> **Given text**:

▽

Jansen Poultry Equipment operates on the philosophy that happy, healthy chickens lead to improved production, and this idea underlines its work in developing innovative equipment for poultry farms.

Jansen Poultry Equipment has been in business for 33 years, but since 2015, it has focused more on turnkey solutions for poultry farms, including systems for ventilation, climate control, egg quality and compost. Among its current projects, the firm is working with researchers at Wageningen University in cooperation with students and researchers from Aeres to determine the best possible environment for poultry, with a particular focus on broiler breeders.

“I think the biggest thing that makes Jansen Poultry different from other parties is that we are not looking at what people want – we are looking at what the birds want, and from there we develop our products,” said Chief Technical Officer Erik den Besten.

The company aims to keep broilers as much as possible out of their manure, for their own health as well as to produce positive knock-on effects for the environment, such as less ammonia and, further down the line, less use of antibiotics. However, den Besten suggests the legislative requirements for scratching areas for broilers versus laying hens are contradictory, hence the work with Wageningen University and Aeres group to work out exactly what benefits hens.

“We are investigating whether broilers need a scratching area and if so, how much,” he said. “For us, it’s totally strange that broilers need 100% scratching area while layers need 33 to 50%. You have to keep broilers on the floor. After a few weeks you get a lot of health problems and injuries because of the manure…If you could keep the broilers on slats it would be much healthier for them.”

To work out the optimal proportion of slatted flooring and scratching area, the company has built a hen house with around 1000 broilers who are given access to both. Wageningen and Aeres students will monitor how the birds behave at different times of the day over the next two to five years, and the areas available will be gradually adjusted according to their observations.

“This investigation has never been done,” den Besten said. “As soon as we know if a broiler needs 70% slat floor we can win a lot for the poultry farmers.”

The company gained recognition for developing the first automatic laying nests, which it produced and introduced to the market in 1986. Now, Jansen Poultry continues to expand its product range with innovative systems and equipment, focusing on optimising production by taking an integral approach.

△

> **Exercise directions**:
Return the passage of the Jansen Poultry Equipment text from "To work out the" up to and including "an integral approach.". Rely only on the text about Jansen Poultry Equipment.

Saved data entries:
▽

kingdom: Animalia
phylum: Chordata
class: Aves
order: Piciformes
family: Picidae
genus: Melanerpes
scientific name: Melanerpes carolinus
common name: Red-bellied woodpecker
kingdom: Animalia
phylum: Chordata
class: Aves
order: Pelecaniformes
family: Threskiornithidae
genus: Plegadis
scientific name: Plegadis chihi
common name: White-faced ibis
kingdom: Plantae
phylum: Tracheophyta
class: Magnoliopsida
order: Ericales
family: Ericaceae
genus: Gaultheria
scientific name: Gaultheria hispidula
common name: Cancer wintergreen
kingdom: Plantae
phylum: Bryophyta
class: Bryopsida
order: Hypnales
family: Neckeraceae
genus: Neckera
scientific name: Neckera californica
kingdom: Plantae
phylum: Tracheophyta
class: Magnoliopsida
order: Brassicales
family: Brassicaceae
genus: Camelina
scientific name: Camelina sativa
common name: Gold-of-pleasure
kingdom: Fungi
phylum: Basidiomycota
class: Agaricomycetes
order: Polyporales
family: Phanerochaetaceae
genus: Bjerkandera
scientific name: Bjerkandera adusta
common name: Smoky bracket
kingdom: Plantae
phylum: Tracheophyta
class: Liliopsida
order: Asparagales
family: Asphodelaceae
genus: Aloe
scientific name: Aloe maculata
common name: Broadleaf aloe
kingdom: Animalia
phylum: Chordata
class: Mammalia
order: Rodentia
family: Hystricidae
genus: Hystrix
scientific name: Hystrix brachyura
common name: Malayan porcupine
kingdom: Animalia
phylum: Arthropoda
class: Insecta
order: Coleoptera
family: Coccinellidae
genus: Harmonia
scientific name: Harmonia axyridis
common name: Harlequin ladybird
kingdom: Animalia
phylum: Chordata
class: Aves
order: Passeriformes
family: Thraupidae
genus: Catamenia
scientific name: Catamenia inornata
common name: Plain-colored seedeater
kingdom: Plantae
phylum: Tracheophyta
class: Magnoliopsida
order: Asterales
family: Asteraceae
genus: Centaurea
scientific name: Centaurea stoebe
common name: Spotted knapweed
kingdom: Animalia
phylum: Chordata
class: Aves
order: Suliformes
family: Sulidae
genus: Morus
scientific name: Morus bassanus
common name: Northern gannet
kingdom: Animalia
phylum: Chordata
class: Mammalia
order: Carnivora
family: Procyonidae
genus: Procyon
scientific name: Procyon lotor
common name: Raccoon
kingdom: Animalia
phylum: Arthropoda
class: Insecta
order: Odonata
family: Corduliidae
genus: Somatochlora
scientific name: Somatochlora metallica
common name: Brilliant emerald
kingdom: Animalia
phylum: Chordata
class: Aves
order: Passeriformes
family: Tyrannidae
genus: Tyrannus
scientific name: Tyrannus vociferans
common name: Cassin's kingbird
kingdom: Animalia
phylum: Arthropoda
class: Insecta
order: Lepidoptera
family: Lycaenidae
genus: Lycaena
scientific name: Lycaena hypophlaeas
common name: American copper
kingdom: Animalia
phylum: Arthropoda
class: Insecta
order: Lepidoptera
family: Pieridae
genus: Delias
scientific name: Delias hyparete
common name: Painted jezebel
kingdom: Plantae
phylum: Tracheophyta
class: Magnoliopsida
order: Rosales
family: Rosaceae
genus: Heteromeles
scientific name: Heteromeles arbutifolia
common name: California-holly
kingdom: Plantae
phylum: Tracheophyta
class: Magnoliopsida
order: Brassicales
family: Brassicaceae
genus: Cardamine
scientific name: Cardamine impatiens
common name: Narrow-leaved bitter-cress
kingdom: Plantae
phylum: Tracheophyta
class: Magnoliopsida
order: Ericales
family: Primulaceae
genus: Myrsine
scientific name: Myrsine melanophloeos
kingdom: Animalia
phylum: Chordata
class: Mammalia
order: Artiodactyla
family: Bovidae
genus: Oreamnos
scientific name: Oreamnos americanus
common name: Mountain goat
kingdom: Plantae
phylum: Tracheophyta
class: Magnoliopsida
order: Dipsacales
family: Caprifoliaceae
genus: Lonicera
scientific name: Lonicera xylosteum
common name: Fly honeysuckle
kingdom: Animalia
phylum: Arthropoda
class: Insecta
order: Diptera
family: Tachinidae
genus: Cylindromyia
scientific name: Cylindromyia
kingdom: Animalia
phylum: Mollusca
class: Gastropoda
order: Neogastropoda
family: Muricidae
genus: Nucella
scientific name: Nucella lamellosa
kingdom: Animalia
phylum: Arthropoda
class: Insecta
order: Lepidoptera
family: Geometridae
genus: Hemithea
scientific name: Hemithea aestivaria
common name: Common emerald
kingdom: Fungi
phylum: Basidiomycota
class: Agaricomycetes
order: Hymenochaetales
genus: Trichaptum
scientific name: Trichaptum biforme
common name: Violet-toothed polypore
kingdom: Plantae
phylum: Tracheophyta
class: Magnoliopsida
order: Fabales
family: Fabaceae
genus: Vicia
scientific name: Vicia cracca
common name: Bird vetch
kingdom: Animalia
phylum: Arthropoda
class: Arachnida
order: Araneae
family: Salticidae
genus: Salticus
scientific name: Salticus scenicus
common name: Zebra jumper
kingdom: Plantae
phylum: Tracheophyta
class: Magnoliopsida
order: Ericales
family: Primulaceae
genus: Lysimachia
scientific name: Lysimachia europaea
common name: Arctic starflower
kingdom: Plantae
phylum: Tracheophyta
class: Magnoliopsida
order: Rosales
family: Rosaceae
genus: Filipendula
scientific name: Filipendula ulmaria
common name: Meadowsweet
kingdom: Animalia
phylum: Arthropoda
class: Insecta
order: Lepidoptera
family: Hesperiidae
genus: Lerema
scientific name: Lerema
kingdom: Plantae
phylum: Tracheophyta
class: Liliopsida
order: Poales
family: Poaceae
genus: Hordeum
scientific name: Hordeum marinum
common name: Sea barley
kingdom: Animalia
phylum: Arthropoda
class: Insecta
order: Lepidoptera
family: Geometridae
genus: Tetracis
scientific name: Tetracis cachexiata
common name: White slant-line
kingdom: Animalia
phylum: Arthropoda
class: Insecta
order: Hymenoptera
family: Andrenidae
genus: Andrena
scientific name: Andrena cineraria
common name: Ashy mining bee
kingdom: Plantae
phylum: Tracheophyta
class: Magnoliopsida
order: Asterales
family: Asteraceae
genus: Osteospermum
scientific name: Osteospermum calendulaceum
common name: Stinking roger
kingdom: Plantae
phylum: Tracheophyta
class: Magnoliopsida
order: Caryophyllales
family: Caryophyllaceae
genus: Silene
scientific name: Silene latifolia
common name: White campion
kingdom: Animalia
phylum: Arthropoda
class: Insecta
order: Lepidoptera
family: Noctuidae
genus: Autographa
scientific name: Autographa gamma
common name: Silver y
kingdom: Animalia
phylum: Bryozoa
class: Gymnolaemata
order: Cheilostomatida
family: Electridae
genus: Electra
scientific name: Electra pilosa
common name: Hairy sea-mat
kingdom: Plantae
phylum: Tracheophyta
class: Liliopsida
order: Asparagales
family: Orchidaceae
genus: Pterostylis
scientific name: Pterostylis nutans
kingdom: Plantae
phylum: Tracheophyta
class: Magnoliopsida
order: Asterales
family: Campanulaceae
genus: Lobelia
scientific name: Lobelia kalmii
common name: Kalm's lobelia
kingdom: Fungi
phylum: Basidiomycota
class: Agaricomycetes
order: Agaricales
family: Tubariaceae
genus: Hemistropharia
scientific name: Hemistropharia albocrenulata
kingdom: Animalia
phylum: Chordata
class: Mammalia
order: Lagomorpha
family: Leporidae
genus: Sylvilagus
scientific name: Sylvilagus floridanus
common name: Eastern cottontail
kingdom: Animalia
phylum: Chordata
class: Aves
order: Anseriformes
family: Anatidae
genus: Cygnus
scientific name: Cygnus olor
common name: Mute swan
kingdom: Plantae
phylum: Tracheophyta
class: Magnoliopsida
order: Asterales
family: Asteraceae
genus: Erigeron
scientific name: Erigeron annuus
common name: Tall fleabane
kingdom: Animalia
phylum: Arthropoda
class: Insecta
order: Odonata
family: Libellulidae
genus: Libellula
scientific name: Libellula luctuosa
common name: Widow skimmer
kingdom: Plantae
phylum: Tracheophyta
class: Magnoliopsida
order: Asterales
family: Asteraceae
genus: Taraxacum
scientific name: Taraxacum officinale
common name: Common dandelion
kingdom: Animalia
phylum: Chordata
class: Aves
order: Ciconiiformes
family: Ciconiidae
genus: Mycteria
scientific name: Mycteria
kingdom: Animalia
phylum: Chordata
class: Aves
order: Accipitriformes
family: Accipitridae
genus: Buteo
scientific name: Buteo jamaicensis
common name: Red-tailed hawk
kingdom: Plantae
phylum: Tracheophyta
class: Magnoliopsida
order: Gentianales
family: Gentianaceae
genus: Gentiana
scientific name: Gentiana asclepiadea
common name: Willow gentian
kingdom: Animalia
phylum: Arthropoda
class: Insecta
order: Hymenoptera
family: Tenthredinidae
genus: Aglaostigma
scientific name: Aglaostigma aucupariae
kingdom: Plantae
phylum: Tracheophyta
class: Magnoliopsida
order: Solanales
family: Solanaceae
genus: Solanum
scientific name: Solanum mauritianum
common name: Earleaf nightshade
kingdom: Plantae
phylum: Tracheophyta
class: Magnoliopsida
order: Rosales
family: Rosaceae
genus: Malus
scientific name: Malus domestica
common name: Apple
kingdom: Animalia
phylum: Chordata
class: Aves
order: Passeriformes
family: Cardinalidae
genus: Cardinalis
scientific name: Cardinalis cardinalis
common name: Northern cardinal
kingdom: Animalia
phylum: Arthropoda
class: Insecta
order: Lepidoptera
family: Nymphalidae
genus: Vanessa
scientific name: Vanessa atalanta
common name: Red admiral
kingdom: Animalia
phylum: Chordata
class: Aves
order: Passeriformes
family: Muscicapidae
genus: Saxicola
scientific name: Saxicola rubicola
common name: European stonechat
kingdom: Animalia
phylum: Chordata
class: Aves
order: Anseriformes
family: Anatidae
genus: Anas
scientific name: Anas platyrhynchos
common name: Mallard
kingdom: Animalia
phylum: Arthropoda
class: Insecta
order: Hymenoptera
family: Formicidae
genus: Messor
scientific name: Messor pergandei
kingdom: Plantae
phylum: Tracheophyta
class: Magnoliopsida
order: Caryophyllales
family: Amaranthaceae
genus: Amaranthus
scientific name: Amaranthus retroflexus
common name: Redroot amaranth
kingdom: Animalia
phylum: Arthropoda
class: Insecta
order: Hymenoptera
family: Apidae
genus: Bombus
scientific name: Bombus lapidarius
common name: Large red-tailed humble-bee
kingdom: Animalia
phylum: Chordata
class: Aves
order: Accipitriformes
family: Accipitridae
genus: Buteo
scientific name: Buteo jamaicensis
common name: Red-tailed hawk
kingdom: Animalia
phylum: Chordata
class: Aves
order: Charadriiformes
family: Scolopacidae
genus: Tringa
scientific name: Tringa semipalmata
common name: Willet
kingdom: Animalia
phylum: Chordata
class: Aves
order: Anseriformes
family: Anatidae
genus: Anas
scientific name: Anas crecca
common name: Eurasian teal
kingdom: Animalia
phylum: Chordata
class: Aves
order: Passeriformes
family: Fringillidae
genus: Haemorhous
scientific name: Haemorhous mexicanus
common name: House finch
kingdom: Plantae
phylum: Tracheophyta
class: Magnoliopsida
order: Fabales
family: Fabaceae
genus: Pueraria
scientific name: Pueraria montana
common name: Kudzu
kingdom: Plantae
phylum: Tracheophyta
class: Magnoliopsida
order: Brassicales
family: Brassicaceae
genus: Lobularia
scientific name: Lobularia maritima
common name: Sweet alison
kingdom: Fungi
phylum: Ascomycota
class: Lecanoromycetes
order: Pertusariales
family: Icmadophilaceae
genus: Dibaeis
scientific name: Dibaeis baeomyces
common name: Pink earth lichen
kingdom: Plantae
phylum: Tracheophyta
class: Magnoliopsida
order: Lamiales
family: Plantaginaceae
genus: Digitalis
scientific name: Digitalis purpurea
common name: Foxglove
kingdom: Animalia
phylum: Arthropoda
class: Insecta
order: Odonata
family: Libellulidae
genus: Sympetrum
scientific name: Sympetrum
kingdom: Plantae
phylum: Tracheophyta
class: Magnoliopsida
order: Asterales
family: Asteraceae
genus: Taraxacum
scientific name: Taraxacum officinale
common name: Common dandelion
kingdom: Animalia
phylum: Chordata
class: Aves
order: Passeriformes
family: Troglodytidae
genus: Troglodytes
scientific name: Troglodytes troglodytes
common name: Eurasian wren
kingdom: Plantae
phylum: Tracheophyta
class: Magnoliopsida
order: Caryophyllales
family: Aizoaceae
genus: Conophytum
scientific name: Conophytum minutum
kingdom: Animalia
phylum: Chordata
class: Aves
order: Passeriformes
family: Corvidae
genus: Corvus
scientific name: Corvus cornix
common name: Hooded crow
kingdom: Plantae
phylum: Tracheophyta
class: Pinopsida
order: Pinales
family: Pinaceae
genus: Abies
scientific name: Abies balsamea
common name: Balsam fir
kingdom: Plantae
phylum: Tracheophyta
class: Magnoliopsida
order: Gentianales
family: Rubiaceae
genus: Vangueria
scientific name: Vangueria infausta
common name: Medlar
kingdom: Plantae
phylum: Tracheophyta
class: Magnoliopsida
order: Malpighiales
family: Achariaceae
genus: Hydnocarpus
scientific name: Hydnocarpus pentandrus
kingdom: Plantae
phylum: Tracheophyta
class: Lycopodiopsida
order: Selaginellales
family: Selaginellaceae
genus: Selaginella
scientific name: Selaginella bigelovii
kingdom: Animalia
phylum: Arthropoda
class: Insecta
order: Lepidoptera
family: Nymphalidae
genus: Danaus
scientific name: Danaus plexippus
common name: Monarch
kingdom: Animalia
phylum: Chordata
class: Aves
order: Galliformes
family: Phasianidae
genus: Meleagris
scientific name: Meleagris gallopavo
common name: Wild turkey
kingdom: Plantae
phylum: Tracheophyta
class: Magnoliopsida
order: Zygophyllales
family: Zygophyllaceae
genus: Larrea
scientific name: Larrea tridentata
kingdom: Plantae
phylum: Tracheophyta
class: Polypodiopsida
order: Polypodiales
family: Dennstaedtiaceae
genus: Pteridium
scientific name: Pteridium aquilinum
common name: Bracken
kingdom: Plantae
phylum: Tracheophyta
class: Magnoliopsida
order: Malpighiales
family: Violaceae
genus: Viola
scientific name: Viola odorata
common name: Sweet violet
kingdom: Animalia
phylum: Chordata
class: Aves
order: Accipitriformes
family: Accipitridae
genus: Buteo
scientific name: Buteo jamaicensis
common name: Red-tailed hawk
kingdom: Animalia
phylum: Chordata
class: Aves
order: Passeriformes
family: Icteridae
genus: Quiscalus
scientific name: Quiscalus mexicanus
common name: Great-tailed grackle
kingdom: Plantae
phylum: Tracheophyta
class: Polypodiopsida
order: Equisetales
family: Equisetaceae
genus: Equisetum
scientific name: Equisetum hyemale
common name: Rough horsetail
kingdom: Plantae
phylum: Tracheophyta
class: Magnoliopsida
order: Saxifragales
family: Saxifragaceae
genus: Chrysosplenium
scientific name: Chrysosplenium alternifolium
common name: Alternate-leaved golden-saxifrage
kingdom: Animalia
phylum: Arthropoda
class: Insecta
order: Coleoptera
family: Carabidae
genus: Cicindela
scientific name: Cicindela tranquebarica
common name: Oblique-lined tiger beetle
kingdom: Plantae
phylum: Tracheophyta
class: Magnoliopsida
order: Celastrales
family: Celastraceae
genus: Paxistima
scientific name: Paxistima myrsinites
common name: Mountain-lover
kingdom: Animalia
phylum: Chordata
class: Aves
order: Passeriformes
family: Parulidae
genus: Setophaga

△

> **Task output**:
To work out the optimal proportion of slatted flooring and scratching area, the company has built a hen house with around 1000 broilers who are given access to both. Wageningen and Aeres students will monitor how the birds behave at different times of the day over the next two to five years, and the areas available will be gradually adjusted according to their observations.

“This investigation has never been done,” den Besten said. “As soon as we know if a broiler needs 70% slat floor we can win a lot for the poultry farmers.”

The company gained recognition for developing the first automatic laying nests, which it produced and introduced to the market in 1986. Now, Jansen Poultry continues to expand its product range with innovative systems and equipment, focusing on optimising production by taking an integral approach.